Where Martin seems to diverge from Aristotle, though, is in elements 5 and 6 from above-it is not clear that there is any increase in awareness or a gain in self-knowledge, and there is not a catharsis. For many fans, Stark’s execution did leave them in a state of depression, and confusion. Part of the issue is that Stark’s downfall comes so early in the series and the readers of the books or viewers of the television series know there is far more left to the story as it happens. The hero is now gone far too soon. Even when a hero has his tragic downfall, for Aristotle, it doesn’t come at the beginning of the story, it comes near the end. Yes, Eddard Stark’s execution comes near the end of the first season, but the first season, or the first book, is not the entirety of the story with a story this long, it serves more as a lengthy introduction than anything else.
So why does Martin get away with breaking these rules?
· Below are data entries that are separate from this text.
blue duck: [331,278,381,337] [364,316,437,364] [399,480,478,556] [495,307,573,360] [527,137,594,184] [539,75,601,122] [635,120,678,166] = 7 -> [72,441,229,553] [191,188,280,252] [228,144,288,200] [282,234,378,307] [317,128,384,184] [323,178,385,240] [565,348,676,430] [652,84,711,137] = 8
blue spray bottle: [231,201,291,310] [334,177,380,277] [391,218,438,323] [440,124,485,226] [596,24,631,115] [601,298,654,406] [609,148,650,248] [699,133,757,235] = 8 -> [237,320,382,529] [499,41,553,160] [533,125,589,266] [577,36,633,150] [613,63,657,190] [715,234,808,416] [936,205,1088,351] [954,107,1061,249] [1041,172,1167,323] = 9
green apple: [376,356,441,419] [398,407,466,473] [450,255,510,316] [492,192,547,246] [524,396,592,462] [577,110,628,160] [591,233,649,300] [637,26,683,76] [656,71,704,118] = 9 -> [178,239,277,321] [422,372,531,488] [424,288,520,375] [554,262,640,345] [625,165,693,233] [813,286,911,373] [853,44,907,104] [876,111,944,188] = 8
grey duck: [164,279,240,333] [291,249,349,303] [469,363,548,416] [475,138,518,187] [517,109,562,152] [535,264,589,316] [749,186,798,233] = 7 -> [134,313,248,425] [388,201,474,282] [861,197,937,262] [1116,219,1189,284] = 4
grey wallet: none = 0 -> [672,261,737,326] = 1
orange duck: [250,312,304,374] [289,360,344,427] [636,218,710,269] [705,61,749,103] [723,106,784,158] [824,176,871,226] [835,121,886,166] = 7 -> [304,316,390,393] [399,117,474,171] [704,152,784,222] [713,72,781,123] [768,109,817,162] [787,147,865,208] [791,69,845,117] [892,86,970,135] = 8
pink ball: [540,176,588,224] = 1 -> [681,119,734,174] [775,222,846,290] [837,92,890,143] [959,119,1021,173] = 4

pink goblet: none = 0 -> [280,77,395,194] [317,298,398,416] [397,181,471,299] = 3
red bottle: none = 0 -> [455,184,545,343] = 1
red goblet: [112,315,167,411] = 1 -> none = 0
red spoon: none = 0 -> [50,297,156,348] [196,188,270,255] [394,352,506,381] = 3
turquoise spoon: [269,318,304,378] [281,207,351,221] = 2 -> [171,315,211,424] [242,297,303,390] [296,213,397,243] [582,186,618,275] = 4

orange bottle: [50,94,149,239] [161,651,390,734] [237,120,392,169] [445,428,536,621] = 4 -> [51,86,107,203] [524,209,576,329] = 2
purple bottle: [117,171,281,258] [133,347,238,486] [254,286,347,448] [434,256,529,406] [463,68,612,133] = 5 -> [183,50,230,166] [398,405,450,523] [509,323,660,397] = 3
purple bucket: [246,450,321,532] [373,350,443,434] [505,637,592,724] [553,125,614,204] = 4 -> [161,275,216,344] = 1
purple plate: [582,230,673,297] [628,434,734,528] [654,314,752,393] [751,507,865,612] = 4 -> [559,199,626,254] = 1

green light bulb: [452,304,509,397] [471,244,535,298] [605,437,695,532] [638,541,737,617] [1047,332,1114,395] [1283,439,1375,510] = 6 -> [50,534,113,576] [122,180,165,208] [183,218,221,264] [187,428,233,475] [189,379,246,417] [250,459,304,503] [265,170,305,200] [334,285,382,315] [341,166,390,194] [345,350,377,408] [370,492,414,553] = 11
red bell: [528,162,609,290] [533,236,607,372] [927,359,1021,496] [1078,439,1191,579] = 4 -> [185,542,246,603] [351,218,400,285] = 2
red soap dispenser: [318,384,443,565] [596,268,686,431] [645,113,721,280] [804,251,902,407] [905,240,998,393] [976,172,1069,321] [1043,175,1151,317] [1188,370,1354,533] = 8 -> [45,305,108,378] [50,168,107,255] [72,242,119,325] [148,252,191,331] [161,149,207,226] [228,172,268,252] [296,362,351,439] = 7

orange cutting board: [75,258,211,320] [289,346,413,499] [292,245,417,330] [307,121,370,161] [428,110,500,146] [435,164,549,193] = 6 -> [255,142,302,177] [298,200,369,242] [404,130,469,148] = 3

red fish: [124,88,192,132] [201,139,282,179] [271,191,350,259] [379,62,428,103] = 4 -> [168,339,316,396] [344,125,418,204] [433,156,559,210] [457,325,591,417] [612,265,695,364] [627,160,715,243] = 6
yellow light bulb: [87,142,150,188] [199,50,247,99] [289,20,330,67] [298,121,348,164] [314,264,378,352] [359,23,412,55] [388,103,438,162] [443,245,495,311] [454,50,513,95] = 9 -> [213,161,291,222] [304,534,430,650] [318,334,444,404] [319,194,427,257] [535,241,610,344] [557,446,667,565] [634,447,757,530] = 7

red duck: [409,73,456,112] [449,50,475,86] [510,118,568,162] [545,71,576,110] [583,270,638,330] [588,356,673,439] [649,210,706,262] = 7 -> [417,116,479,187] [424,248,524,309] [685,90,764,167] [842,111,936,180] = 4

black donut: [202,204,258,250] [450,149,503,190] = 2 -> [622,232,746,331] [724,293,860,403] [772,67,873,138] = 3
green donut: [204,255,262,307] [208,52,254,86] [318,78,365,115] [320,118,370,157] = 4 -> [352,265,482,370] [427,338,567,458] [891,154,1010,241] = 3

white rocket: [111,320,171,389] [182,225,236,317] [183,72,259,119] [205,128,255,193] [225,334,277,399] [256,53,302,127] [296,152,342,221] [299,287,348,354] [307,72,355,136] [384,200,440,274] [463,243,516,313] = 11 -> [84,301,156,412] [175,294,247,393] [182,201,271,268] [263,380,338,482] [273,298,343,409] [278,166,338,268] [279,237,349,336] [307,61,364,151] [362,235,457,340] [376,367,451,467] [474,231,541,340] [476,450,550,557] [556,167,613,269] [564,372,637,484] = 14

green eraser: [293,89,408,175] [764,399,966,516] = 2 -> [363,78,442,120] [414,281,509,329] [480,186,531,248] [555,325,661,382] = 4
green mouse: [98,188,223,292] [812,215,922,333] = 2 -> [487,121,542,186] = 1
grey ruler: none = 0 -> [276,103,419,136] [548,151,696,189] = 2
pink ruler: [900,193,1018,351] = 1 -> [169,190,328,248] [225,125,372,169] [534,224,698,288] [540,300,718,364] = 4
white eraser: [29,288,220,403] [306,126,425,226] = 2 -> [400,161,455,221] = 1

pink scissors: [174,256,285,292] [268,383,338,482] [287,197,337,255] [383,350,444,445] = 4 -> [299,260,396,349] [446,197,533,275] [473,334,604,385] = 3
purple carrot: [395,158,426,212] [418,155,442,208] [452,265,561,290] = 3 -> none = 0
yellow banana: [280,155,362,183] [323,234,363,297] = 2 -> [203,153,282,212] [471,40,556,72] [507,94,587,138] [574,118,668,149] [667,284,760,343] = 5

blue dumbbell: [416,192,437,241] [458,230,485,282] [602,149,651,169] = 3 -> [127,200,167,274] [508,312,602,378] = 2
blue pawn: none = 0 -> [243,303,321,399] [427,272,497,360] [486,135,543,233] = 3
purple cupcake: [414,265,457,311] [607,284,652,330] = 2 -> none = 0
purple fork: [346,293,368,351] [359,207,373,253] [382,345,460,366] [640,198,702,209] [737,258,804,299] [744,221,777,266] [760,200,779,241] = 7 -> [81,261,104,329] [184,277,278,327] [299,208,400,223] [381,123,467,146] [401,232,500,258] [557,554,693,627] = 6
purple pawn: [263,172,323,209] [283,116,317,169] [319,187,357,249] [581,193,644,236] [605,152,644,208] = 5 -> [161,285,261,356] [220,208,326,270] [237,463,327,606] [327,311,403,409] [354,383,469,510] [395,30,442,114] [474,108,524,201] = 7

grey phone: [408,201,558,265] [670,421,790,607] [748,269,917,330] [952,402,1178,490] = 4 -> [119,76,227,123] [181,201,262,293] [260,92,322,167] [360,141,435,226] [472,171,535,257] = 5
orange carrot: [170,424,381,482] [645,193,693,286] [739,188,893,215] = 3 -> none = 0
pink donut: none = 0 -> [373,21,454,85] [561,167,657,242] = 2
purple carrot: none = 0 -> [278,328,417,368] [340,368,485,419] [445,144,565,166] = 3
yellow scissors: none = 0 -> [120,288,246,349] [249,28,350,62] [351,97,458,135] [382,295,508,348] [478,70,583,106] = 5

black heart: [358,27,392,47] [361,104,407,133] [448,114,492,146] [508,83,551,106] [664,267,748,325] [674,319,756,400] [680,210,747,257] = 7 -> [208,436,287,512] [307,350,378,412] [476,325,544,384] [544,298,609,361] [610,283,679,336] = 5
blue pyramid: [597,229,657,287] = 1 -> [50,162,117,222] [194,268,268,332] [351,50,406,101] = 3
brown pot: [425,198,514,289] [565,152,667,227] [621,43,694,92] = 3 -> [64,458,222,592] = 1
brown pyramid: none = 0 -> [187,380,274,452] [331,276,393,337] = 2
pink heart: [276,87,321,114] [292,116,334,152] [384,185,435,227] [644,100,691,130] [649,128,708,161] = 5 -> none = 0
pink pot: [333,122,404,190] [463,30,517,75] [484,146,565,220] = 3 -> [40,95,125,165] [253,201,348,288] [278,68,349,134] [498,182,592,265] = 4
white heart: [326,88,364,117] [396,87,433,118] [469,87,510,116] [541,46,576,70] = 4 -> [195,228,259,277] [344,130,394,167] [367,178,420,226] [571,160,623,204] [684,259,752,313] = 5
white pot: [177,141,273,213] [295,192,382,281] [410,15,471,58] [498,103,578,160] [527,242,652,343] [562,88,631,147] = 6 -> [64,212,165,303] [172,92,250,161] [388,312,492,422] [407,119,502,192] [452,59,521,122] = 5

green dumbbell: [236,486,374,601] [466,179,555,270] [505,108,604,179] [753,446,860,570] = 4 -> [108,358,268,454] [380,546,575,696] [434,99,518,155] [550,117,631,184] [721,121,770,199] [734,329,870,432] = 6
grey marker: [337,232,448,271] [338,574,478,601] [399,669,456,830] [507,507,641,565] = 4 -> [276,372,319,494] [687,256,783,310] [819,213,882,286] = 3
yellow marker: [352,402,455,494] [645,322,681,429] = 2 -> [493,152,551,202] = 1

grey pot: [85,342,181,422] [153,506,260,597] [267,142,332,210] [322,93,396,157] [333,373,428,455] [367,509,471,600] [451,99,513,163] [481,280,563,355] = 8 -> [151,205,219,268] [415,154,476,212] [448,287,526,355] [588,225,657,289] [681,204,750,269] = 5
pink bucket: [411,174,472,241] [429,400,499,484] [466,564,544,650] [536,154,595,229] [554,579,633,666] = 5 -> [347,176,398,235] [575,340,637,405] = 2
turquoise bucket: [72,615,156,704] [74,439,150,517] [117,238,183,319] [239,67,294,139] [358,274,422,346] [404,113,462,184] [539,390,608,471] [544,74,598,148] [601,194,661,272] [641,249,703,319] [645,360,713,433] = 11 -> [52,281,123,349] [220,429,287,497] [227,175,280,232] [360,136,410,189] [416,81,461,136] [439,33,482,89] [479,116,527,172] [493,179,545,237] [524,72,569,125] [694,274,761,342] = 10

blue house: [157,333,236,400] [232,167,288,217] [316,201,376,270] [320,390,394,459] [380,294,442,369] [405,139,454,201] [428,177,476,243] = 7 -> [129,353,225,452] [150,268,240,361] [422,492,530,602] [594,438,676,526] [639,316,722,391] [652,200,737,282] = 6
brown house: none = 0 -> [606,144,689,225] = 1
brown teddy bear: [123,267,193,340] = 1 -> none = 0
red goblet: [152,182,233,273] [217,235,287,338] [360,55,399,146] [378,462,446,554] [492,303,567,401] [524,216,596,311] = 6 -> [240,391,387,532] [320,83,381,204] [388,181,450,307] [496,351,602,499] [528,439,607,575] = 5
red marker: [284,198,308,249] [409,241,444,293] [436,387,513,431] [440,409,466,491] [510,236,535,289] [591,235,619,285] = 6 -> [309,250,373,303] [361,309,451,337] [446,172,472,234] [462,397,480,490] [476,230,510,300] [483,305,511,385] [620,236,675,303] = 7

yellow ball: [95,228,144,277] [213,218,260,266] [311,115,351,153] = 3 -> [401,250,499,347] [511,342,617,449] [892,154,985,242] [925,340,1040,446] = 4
Perhaps it is because there are so many “heroic” characters: Daenerys Targaryen, Tyrion Lannister, Jon Snow, Arya Stark, countless others. By killing off the most traditionally heroic of them all first, the one who probably most fits the Aristotelian archetype, Martin lets us know that we’re going to be in for a wild ride. And as we all know now from the Red Wedding and from countless other “shocking turns,” no one is immune.
But by breaking these rules, Martin has established new ones within his own world. The new rules being, of course, that seemingly no one is off limits. In this way, Martin’s story seems more like history than fiction, and as we know, much of his material is drawn from the War of the Roses. It is the history of a made up world, but it still seems almost documentary in its scope with the never ending cast of characters, with the complicated, intertwining plot lines, with death around every corner.
Perhaps the reason Game of Thrones is such a success is that, collectively, we all as consumers of novels and film were ready for something that wouldn’t play by the rules. When Aristotle wrote Poetics, people did not have access to drama like we do: No one was sitting on the couch binge watching Netflix or checking out stacks of books from their local public library. They got to see a play or hear a poet recite an epic tale like The Iliad and The Odyssey only if they were lucky.
With the vast majority of the stories we consume following many of Aristotle’s “rules,” we became desensitized to them, and Martin had to come along and throw some cold water into our faces. But now he’s broken the rules so many times we’ve come to expect the unexpected. One hopes that by the end of the series, he finds a way to shake things up again perhaps by giving us a hero who actually wins.
But even if that happens, if some beloved character “wins,” what does winning truly mean in Martin’s world? Is it simply taking power and winning the Iron Throne? Or is it something different, something unexpected? Something more noble?